(Problem details):
Starting at the line below that contains "Calibration metadata reports", print each line through the end of the records exactly as it appears.

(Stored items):
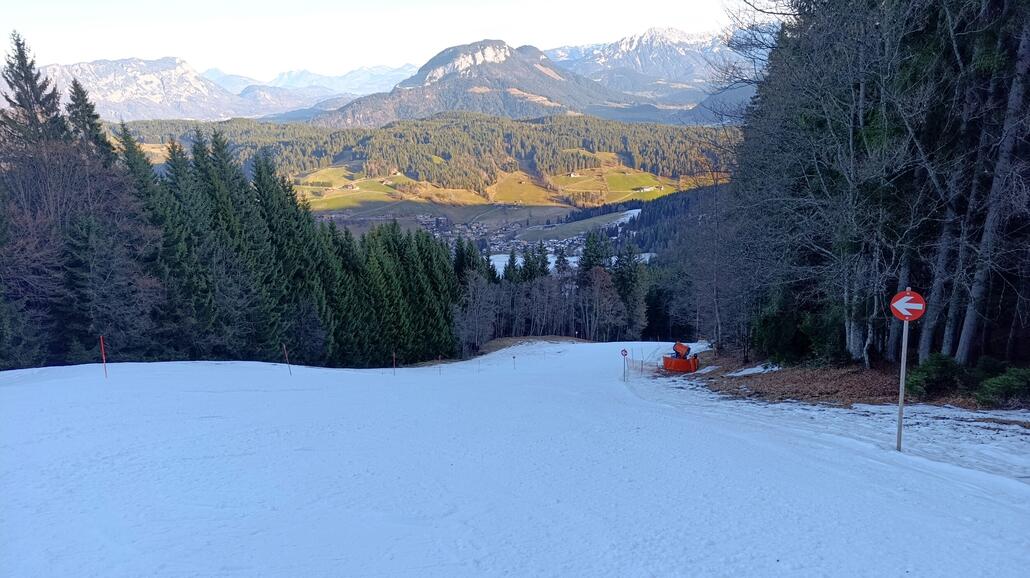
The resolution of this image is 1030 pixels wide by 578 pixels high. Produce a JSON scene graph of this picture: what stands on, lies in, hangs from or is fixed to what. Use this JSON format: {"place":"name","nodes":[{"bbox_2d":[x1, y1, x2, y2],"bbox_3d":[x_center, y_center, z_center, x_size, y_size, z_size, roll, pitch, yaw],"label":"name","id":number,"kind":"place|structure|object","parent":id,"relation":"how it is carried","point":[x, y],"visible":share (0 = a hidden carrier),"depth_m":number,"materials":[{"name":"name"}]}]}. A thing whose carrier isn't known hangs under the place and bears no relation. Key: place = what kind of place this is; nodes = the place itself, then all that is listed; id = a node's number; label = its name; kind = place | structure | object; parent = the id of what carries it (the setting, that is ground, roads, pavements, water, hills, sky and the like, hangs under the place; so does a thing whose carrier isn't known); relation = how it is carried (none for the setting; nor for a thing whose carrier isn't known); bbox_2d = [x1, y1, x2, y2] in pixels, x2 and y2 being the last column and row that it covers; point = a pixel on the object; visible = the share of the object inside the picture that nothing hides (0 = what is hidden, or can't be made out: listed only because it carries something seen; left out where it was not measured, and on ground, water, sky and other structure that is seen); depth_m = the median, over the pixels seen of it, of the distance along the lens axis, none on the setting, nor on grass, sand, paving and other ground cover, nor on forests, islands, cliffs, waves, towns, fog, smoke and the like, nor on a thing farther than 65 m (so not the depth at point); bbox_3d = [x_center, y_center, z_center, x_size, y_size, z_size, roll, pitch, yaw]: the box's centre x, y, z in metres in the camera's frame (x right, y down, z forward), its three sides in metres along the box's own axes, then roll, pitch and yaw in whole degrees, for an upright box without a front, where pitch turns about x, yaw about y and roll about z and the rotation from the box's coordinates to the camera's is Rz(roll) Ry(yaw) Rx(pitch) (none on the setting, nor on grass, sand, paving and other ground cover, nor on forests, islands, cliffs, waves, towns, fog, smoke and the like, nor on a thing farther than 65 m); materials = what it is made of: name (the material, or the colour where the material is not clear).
{"place":"outdoors","nodes":[
{"label":"outdoors","id":0,"kind":"place"},
{"bbox_2d":[26,54,260,122],"label":"mountain","id":1,"kind":"structure","parent":0,"point":[110,79],"materials":[{"name":"white stone"}]},
{"bbox_2d":[201,63,419,105],"label":"mountain","id":2,"kind":"structure","parent":0,"point":[310,76],"materials":[{"name":"white"}]},
{"bbox_2d":[294,167,398,210],"label":"meadow","id":3,"kind":"structure","parent":0,"point":[321,180],"materials":[{"name":"green plant"}]},
{"bbox_2d":[0,0,762,81],"label":"sky","id":4,"kind":"structure","parent":0,"point":[198,2],"materials":[{"name":"white"}]},
{"bbox_2d":[110,112,731,208],"label":"forested hill","id":5,"kind":"structure","parent":0,"point":[531,127],"materials":[{"name":"green plant"}]},
{"bbox_2d":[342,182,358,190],"label":"house","id":6,"kind":"structure","parent":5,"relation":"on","point":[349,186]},
{"bbox_2d":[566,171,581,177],"label":"house","id":7,"kind":"structure","parent":5,"relation":"on","point":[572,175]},
{"bbox_2d":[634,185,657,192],"label":"building","id":8,"kind":"structure","parent":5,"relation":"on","point":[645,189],"materials":[{"name":"white"}]},
{"bbox_2d":[307,39,637,127],"label":"mountain","id":9,"kind":"structure","parent":0,"point":[488,43],"materials":[{"name":"stone"}]},
{"bbox_2d":[0,340,1029,577],"label":"snow slope","id":10,"kind":"structure","parent":0,"point":[179,366],"materials":[{"name":"white snow"}]},
{"bbox_2d":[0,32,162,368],"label":"trees","id":11,"kind":"object","parent":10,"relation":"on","point":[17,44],"visible":0.88,"depth_m":28.52,"materials":[{"name":"brown plant"}]},
{"bbox_2d":[67,78,112,164],"bbox_3d":[-22.470,-4.990,36.184,4.895,12.677,5.062,0,10,0],"label":"conifer tree","id":12,"kind":"object","parent":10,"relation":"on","point":[75,85],"visible":0.25,"depth_m":35.40,"materials":[{"name":"plant"}]},
{"bbox_2d":[99,335,107,376],"bbox_3d":[-10.310,1.825,17.209,0.086,1.536,0.062,0,10,0],"label":"marker pole","id":13,"kind":"object","parent":10,"relation":"on","point":[103,351],"visible":0.97,"depth_m":17.16,"materials":[{"name":"red plastic"}]},
{"bbox_2d":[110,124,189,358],"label":"conifer tree","id":14,"kind":"object","parent":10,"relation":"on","point":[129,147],"visible":0.44,"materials":[{"name":"green plant"}]},
{"bbox_2d":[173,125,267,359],"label":"conifer tree","id":15,"kind":"object","parent":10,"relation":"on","point":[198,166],"visible":0.65,"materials":[{"name":"green plant"}]},
{"bbox_2d":[283,343,290,374],"bbox_3d":[-8.448,2.697,25.453,0.110,1.617,0.073,4,11,21],"label":"marker pole","id":16,"kind":"object","parent":10,"relation":"on","point":[284,345],"visible":0.98,"depth_m":25.41,"materials":[{"name":"wood"}]},
{"bbox_2d":[112,122,465,368],"label":"conifer forest","id":17,"kind":"object","parent":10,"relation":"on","point":[444,316],"visible":0.65,"materials":[{"name":"green wood"}]},
{"bbox_2d":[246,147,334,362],"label":"conifer tree","id":18,"kind":"object","parent":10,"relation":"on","point":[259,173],"visible":0.63,"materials":[{"name":"green plant"}]},
{"bbox_2d":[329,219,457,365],"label":"conifer tree","id":19,"kind":"object","parent":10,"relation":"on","point":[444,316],"visible":0.65,"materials":[{"name":"green plant"}]},
{"bbox_2d":[392,351,396,374],"bbox_3d":[-5.317,3.360,30.161,0.091,1.492,0.078,0,10,0],"label":"marker pole","id":20,"kind":"object","parent":10,"relation":"on","point":[393,356],"visible":0.98,"depth_m":30.11,"materials":[{"name":"wood"}]},
{"bbox_2d":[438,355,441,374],"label":"pole","id":21,"kind":"object","parent":10,"relation":"on","point":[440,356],"visible":0.96,"depth_m":30.99,"materials":[{"name":"brown wood"}]},
{"bbox_2d":[512,355,516,369],"bbox_3d":[-0.020,3.890,35.298,0.131,1.097,0.078,0,10,0],"label":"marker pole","id":22,"kind":"object","parent":10,"relation":"on","point":[513,356],"visible":0.98,"depth_m":35.24,"materials":[{"name":"wood"}]},
{"bbox_2d":[620,348,628,380],"bbox_3d":[4.064,2.939,25.364,0.283,1.662,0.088,0,10,0],"label":"round sign","id":23,"kind":"object","parent":10,"relation":"on","point":[624,355],"visible":0.97,"depth_m":25.29,"materials":[{"name":"red metal"}]},
{"bbox_2d":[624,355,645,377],"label":"safety net","id":24,"kind":"object","parent":10,"relation":"on","point":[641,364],"visible":0.8,"depth_m":28.04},
{"bbox_2d":[662,341,699,372],"bbox_3d":[6.598,2.706,27.331,1.443,1.246,1.340,4,11,23],"label":"snow cannon","id":25,"kind":"object","parent":10,"relation":"on","point":[671,358],"visible":0.87,"depth_m":27.04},
{"bbox_2d":[895,287,910,449],"bbox_3d":[5.155,1.091,9.088,0.114,2.383,0.108,0,10,0],"label":"sign pole","id":26,"kind":"object","parent":10,"relation":"on","point":[904,340],"visible":0.9,"depth_m":9.09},
{"bbox_2d":[890,289,925,320],"bbox_3d":[4.902,0.212,8.531,0.449,0.471,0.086,3,11,18],"label":"round sign","id":27,"kind":"object","parent":26,"relation":"attached to","point":[915,305],"visible":0.94,"depth_m":8.52,"materials":[{"name":"red metal"}]},
{"bbox_2d":[484,170,565,205],"label":"meadow","id":28,"kind":"structure","parent":0,"point":[505,197],"materials":[{"name":"green plant"}]},
{"bbox_2d":[487,253,565,274],"label":"snow patch","id":29,"kind":"structure","parent":0,"point":[503,263],"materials":[{"name":"white snow"}]},
{"bbox_2d":[476,335,591,354],"label":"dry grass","id":30,"kind":"structure","parent":0,"point":[563,338],"visible":0.55,"materials":[{"name":"brown plant"}]},
{"bbox_2d":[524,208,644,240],"label":"meadow","id":31,"kind":"structure","parent":0,"point":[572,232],"materials":[{"name":"green plant"}]},
{"bbox_2d":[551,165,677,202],"label":"meadow","id":32,"kind":"structure","parent":0,"point":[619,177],"materials":[{"name":"green plant"}]},
{"bbox_2d":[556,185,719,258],"label":"forested hill","id":33,"kind":"structure","parent":0,"point":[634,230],"materials":[{"name":"green plant"}]},
{"bbox_2d":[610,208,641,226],"label":"snow patch","id":34,"kind":"object","parent":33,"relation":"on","point":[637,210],"visible":0.41,"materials":[{"name":"white snow"}]},
{"bbox_2d":[545,25,764,104],"label":"mountain","id":35,"kind":"structure","parent":0,"point":[693,72],"materials":[{"name":"stone"}]},
{"bbox_2d":[671,350,1027,412],"label":"leaf-covered ground","id":36,"kind":"structure","parent":0,"point":[883,375],"materials":[{"name":"brown soil"}]},
{"bbox_2d":[687,161,737,351],"bbox_3d":[9.264,-1.789,30.882,4.433,9.444,4.456,7,13,35],"label":"bare tree","id":37,"kind":"object","parent":36,"relation":"on","point":[718,320],"visible":0.85,"depth_m":30.89,"materials":[{"name":"brown plant"}]},
{"bbox_2d":[727,363,778,376],"bbox_3d":[7.225,2.412,20.545,1.800,0.253,1.572,0,10,0],"label":"snow patch","id":38,"kind":"object","parent":36,"relation":"on","point":[740,373],"visible":0.6,"depth_m":20.40,"materials":[{"name":"white snow"}]},
{"bbox_2d":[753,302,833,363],"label":"shrub","id":39,"kind":"object","parent":36,"relation":"on","point":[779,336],"visible":0.72,"depth_m":19.54,"materials":[{"name":"green plant"}]},
{"bbox_2d":[716,0,1028,369],"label":"bare trees","id":40,"kind":"object","parent":36,"relation":"on","point":[805,118],"visible":0.95,"depth_m":15.43,"materials":[{"name":"brown wood"}]},
{"bbox_2d":[904,353,966,397],"bbox_3d":[8.614,1.753,13.994,1.320,0.952,1.304,0,10,0],"label":"shrub","id":41,"kind":"object","parent":36,"relation":"on","point":[935,369],"visible":0.87,"depth_m":13.77,"materials":[{"name":"green plant"}]},
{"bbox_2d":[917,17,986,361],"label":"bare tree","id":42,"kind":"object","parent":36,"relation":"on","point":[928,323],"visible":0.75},
{"bbox_2d":[949,5,1029,364],"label":"bare tree","id":43,"kind":"object","parent":36,"relation":"on","point":[967,323],"visible":0.94,"depth_m":12.84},
{"bbox_2d":[972,365,1029,406],"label":"shrub","id":44,"kind":"object","parent":36,"relation":"on","point":[989,382],"visible":0.96,"depth_m":12.21,"materials":[{"name":"green plant"}]},
{"label":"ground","id":45,"kind":"structure","parent":0},
{"bbox_2d":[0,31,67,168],"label":"conifer tree","id":46,"kind":"object","parent":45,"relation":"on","point":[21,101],"visible":0.57,"depth_m":33.33,"materials":[{"name":"green plant"}]},
{"bbox_2d":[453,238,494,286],"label":"conifer tree","id":47,"kind":"object","parent":45,"relation":"on","point":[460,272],"visible":0.36,"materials":[{"name":"green plant"}]},
{"bbox_2d":[451,269,499,352],"bbox_3d":[-3.458,1.964,56.815,4.584,7.480,4.957,4,11,21],"label":"bare tree","id":48,"kind":"object","parent":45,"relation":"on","point":[472,292],"visible":0.88,"depth_m":56.43,"materials":[{"name":"brown plant"}]},
{"bbox_2d":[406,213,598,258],"label":"village","id":49,"kind":"object","parent":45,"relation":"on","point":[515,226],"visible":0.49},
{"bbox_2d":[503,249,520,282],"label":"conifer tree","id":50,"kind":"object","parent":45,"relation":"on","point":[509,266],"visible":0.5,"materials":[{"name":"plant"}]},
{"bbox_2d":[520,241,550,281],"label":"conifer tree","id":51,"kind":"object","parent":45,"relation":"on","point":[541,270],"visible":0.53,"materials":[{"name":"plant"}]},
{"bbox_2d":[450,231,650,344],"label":"tree cluster","id":52,"kind":"object","parent":45,"relation":"on","point":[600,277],"visible":0.62,"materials":[{"name":"brown wood"}]},
{"bbox_2d":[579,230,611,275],"label":"conifer tree","id":53,"kind":"object","parent":45,"relation":"on","point":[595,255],"visible":0.49,"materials":[{"name":"plant"}]},
{"bbox_2d":[580,264,622,340],"label":"bare tree","id":54,"kind":"object","parent":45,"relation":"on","point":[596,281],"visible":0.94,"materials":[{"name":"brown plant"}]},
{"bbox_2d":[612,241,648,337],"label":"conifer tree","id":55,"kind":"object","parent":45,"relation":"on","point":[634,277],"visible":0.72,"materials":[{"name":"plant"}]}
]}

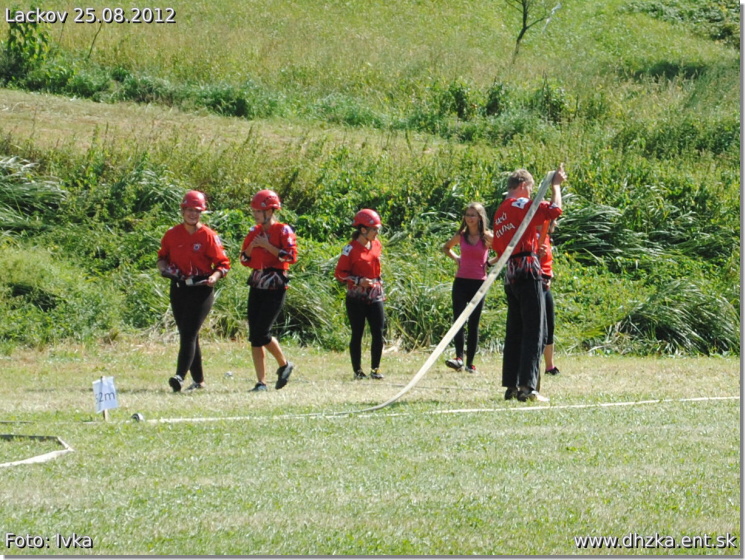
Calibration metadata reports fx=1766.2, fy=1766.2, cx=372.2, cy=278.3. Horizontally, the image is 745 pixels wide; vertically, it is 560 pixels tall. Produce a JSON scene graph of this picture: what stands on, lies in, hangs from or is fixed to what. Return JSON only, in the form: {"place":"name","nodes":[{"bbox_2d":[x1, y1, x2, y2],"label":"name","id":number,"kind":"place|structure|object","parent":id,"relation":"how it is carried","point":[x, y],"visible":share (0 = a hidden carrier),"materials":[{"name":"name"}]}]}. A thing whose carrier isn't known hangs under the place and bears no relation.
{"place":"outdoors","nodes":[
{"label":"outdoors","id":0,"kind":"place"},
{"bbox_2d":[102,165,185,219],"label":"tall grass","id":1,"kind":"structure","parent":0,"point":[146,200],"visible":0.48,"materials":[{"name":"green plant"}]},
{"bbox_2d":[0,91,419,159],"label":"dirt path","id":2,"kind":"structure","parent":0,"point":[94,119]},
{"bbox_2d":[279,275,341,347],"label":"tall grass","id":3,"kind":"structure","parent":0,"point":[305,319],"visible":0.5,"materials":[{"name":"green plant"}]},
{"bbox_2d":[0,342,743,557],"label":"lawn","id":4,"kind":"structure","parent":0,"point":[727,413],"materials":[{"name":"green plant"}]},
{"bbox_2d":[0,433,73,466],"label":"hose","id":5,"kind":"object","parent":4,"relation":"on","point":[43,457],"visible":0.94,"materials":[{"name":"white fabric"}]},
{"bbox_2d":[92,375,118,419],"label":"sign","id":6,"kind":"object","parent":4,"relation":"in","point":[113,405],"visible":0.97,"materials":[{"name":"white"}]},
{"bbox_2d":[131,412,144,421],"label":"hose coupling","id":7,"kind":"object","parent":4,"relation":"on","point":[135,416],"visible":0.79,"materials":[{"name":"metal"}]},
{"bbox_2d":[158,188,229,393],"label":"woman","id":8,"kind":"object","parent":4,"relation":"on","point":[188,228],"visible":0.96},
{"bbox_2d":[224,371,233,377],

(Answer for the task):
Calibration metadata reports fx=1766.2, fy=1766.2, cx=372.2, cy=278.3. Horizontally, the image is 745 pixels wide; vertically, it is 560 pixels tall. Produce a JSON scene graph of this picture: what stands on, lies in, hangs from or is fixed to what. Return JSON only, in the form: {"place":"name","nodes":[{"bbox_2d":[x1, y1, x2, y2],"label":"name","id":number,"kind":"place|structure|object","parent":id,"relation":"how it is carried","point":[x, y],"visible":share (0 = a hidden carrier),"materials":[{"name":"name"}]}]}. A thing whose carrier isn't known hangs under the place and bears no relation.
{"place":"outdoors","nodes":[
{"label":"outdoors","id":0,"kind":"place"},
{"bbox_2d":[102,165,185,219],"label":"tall grass","id":1,"kind":"structure","parent":0,"point":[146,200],"visible":0.48,"materials":[{"name":"green plant"}]},
{"bbox_2d":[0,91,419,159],"label":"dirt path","id":2,"kind":"structure","parent":0,"point":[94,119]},
{"bbox_2d":[279,275,341,347],"label":"tall grass","id":3,"kind":"structure","parent":0,"point":[305,319],"visible":0.5,"materials":[{"name":"green plant"}]},
{"bbox_2d":[0,342,743,557],"label":"lawn","id":4,"kind":"structure","parent":0,"point":[727,413],"materials":[{"name":"green plant"}]},
{"bbox_2d":[0,433,73,466],"label":"hose","id":5,"kind":"object","parent":4,"relation":"on","point":[43,457],"visible":0.94,"materials":[{"name":"white fabric"}]},
{"bbox_2d":[92,375,118,419],"label":"sign","id":6,"kind":"object","parent":4,"relation":"in","point":[113,405],"visible":0.97,"materials":[{"name":"white"}]},
{"bbox_2d":[131,412,144,421],"label":"hose coupling","id":7,"kind":"object","parent":4,"relation":"on","point":[135,416],"visible":0.79,"materials":[{"name":"metal"}]},
{"bbox_2d":[158,188,229,393],"label":"woman","id":8,"kind":"object","parent":4,"relation":"on","point":[188,228],"visible":0.96},
{"bbox_2d":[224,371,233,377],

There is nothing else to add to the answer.